Jadi, lanjut Bagir, sesuai ketentuan wartawan sudah diberikan THR oleh perusahaannya masing-masing. Hal ini sesuai peraturan Dewan Pers bahwa perusahaan pers wajib memberi upah kepada wartawan dan karyawan sekurang-kurangnya sesuai dengan upah minimum provinsi minimal 13 kali setahun.

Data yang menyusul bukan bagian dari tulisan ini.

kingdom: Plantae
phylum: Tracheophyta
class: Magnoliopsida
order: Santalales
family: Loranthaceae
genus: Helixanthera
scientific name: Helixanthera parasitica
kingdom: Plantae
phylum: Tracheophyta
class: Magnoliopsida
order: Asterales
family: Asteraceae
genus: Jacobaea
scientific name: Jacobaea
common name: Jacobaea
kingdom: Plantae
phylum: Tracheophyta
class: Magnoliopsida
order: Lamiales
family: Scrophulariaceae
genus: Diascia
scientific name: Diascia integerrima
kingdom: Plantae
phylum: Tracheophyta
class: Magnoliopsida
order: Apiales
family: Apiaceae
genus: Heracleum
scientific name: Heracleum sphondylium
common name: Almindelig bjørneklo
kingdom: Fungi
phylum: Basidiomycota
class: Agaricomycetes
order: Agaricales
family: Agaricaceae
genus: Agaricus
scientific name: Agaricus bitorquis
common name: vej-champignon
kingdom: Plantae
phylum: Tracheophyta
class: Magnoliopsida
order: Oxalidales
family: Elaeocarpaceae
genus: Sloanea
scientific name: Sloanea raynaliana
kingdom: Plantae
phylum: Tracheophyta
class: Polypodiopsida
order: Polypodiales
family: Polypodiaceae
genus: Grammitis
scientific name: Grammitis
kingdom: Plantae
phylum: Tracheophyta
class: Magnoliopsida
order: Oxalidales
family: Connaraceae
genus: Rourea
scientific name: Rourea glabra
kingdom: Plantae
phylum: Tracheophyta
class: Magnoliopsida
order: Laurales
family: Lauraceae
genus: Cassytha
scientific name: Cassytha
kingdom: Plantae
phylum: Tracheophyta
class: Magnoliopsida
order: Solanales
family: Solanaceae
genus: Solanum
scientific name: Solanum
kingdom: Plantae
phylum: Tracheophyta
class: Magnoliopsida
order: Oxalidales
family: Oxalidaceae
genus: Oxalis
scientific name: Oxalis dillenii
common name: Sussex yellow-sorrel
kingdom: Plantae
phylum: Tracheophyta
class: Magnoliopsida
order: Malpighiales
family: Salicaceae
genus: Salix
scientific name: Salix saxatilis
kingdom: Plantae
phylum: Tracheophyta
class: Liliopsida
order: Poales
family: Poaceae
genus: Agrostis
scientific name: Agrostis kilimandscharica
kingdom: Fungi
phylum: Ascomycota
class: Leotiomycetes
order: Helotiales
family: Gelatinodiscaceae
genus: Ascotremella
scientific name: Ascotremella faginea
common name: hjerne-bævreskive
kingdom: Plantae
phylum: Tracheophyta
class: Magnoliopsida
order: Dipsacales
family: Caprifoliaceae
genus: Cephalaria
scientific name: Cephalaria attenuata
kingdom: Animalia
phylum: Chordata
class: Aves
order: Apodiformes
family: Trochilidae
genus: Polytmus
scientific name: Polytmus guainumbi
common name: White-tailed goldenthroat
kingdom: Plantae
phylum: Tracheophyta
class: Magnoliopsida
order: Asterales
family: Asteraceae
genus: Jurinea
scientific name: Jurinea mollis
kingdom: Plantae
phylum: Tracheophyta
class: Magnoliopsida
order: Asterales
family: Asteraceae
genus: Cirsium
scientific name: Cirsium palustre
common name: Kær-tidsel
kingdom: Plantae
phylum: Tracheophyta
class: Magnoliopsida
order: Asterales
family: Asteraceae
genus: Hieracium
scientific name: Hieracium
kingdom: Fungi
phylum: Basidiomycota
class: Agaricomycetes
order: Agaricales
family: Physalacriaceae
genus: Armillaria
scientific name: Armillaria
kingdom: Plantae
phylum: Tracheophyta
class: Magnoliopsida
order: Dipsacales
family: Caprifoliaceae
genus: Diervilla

"Hingga saat ini Dewan Pes masih banyak menerima keluhan dari masyarakat, pejabat pemerintah, maupun non pemerintah tentang permintaan bantuan THR dari mereka yang mengaku wartawan. Ada yang meminta baik-baik dan ada juga yang memaksa, sebagian besar wartawan itu tidak dikenal di lingkungan organisasi instansi tersebut," urai Bagir.
Bagir juga menjelaskan, surat edaran soal permintaan THR ini menjadi pegangan bagi pejabat pemerintah dan non pemerintah dalam menyikap ulah oknum wartawan tersebut.